Extract »
::::::::::
From: Mike on

> > regarding the discipline of OOD. Your casually negative comments about
> > GOF indicate that your examination of the field has been cursory at
> > best.
>
> > In short, you are too loud about something you know too little about.
>
> The problem is YOU, not me. You either don't understand the scientific

No, as a 3rd party bystander to your rant, it is you,
"topinyourownmind". And you should take the advice. Study, research,
read more books, do more work (of the 400 odd messages on this list
most are your arrogant e-mails.

Seriously, with your attitude and experience, do you actually have any
work? I wonder how many apps you've actually written following your
anti-SQL, anti-OO agenda. They must be pretty small trivial apps I'd
imagine especially if Xbase is your tool of choice.

> process, or don't care to use it. For example, you have repeatedly
> insisted that wrapping SQL in methods/functions makes "programs easier
> to understand". Attempts at clarification have been fruitless. Thus,

No, your stubborness is the issue, it's obviously been attempted in
numerious e-mails.

> the possibility that you are mistaking personal preference in OO as
> objective evidence is quite high.
>

> And, your rudeness made me sorry I bought your damned book and put
> money into your patronizing little pocket.
>

Whoa. Who is the rude one here? You.

> OO needs good teachers, not mean preachers.
>
Sounds to me like you're having trouble fathoming OO. Don't attack
the messenger. You could be a little less rude and insulting to
someone who has valiantly attempted to explain some very difficult
concepts, of which you now seem to obviously have no interest in
learning. If you can't understand it, don't like it, fine. But no
need to call the folks names that live and breathe this stuff, and use
it in practice for a living. Keep it to yourself.


From: Daniel Parker on
On Mar 6, 4:12 pm, "topmind" <topm...(a)technologist.com> wrote:
>
> Blah blah blah. Where is the proof that OO is objectively better. I am
> tired of the OO hype and will fight it to the end.
::::::::::
Recorded information »
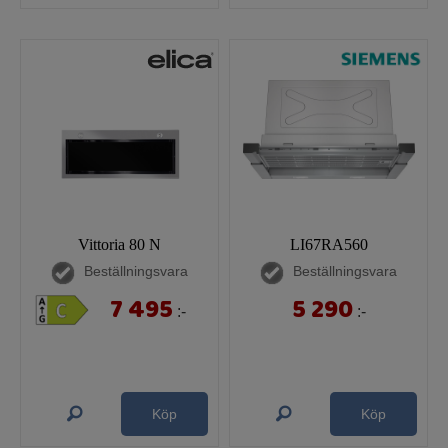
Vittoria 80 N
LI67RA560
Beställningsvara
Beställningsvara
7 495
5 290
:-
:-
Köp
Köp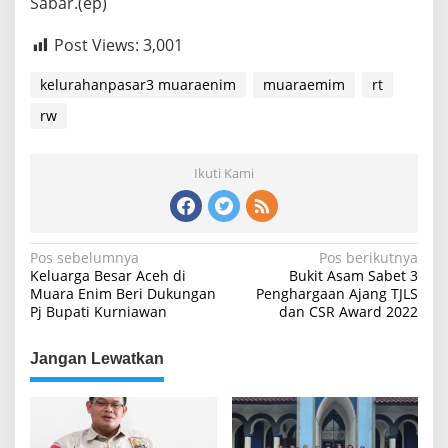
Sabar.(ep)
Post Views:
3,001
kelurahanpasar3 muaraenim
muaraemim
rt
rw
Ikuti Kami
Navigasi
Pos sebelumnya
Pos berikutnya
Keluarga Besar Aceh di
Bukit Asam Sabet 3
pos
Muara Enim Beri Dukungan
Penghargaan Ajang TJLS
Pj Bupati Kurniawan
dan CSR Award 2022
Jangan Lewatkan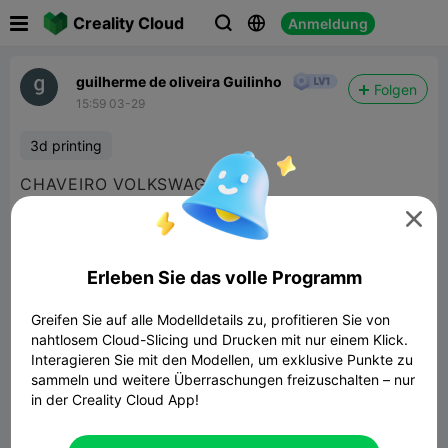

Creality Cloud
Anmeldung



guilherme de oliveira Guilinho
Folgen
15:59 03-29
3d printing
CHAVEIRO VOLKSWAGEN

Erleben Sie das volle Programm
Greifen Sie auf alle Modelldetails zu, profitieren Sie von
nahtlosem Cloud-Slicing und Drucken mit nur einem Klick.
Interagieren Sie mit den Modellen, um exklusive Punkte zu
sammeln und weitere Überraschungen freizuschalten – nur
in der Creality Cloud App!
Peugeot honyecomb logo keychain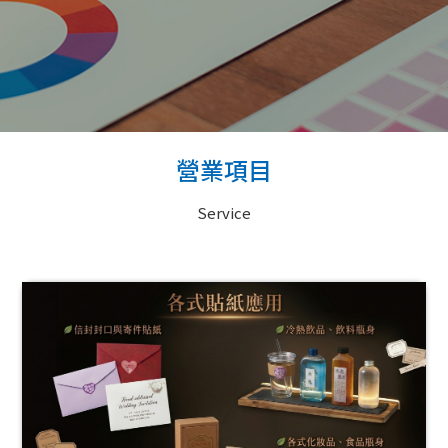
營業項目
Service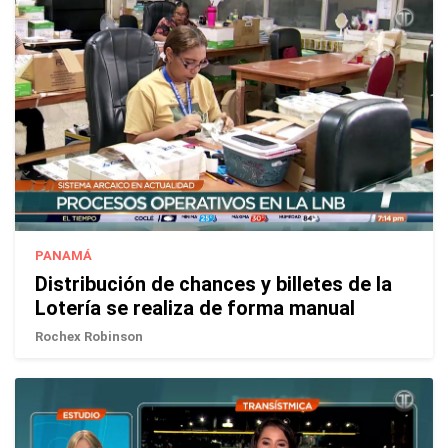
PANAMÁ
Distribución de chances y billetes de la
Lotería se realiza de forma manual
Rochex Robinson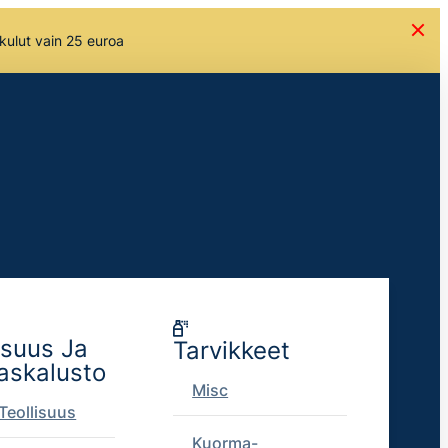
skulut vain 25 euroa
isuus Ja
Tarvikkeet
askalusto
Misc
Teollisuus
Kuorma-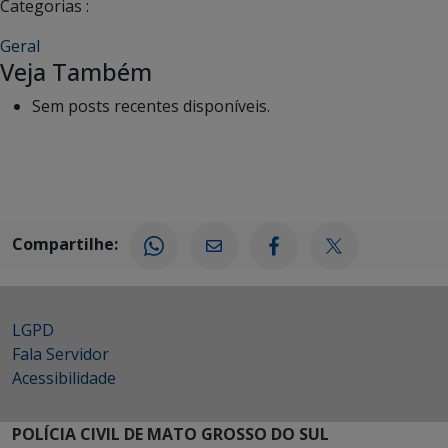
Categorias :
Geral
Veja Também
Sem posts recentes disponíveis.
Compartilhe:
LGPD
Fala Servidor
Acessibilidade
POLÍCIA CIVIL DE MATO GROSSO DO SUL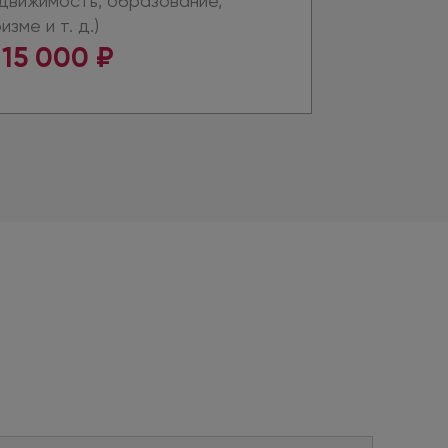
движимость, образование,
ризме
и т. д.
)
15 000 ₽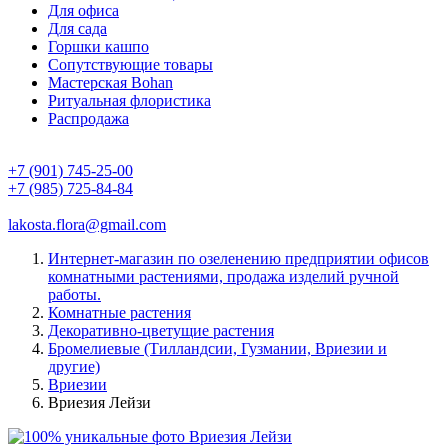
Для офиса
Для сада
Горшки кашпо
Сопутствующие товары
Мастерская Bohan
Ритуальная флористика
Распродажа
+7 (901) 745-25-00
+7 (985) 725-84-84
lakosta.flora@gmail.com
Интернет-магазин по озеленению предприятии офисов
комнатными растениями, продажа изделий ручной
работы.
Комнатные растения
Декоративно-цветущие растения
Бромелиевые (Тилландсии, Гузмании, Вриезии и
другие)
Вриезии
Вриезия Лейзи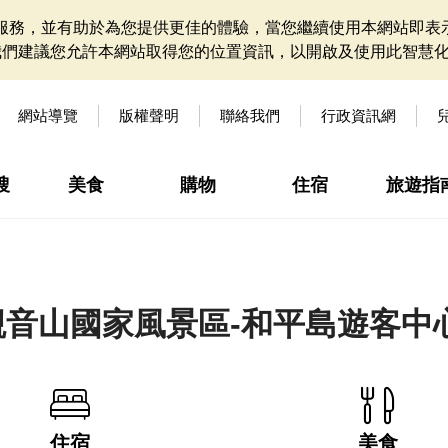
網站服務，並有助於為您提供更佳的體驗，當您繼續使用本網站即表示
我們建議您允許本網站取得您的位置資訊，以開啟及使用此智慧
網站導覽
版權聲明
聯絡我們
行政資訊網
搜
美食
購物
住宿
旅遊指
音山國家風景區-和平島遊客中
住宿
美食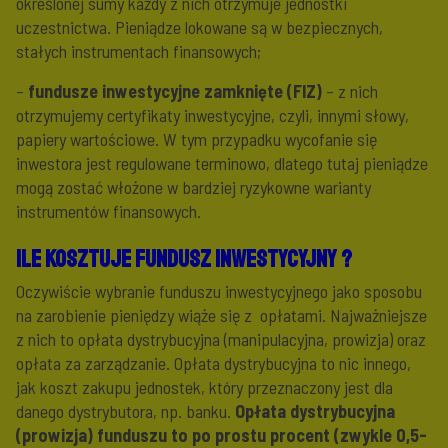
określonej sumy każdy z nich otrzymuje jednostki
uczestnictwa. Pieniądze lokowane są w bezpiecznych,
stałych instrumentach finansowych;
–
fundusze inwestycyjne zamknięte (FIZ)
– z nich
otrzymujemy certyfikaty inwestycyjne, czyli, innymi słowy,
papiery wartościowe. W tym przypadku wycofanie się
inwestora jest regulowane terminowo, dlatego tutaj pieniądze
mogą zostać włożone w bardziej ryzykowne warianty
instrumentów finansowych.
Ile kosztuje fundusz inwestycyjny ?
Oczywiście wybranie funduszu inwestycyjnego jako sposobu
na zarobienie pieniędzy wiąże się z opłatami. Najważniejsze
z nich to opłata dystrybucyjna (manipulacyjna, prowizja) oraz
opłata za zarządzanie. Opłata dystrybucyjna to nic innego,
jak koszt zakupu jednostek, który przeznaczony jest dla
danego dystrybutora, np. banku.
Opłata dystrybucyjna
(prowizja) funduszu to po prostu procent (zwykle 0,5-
::::::::::
Questions to answer »
a) According to Daniel Parker's message in the thread, on what date and at what time did topmind write the quoted post?
b) Retype the thread from the words "Seriously, with your" up to and including the words "numerious e-mails.".
The records are not needed for any of this.

Your written answers »
a) Mar 6, 4:12 pm.

b)
Seriously, with your attitude and experience, do you actually have any
work? I wonder how many apps you've actually written following your
anti-SQL, anti-OO agenda. They must be pretty small trivial apps I'd
imagine especially if Xbase is your tool of choice.

> process, or don't care to use it. For example, you have repeatedly
> insisted that wrapping SQL in methods/functions makes "programs easier
> to understand". Attempts at clarification have been fruitless. Thus,

No, your stubborness is the issue, it's obviously been attempted in
numerious e-mails.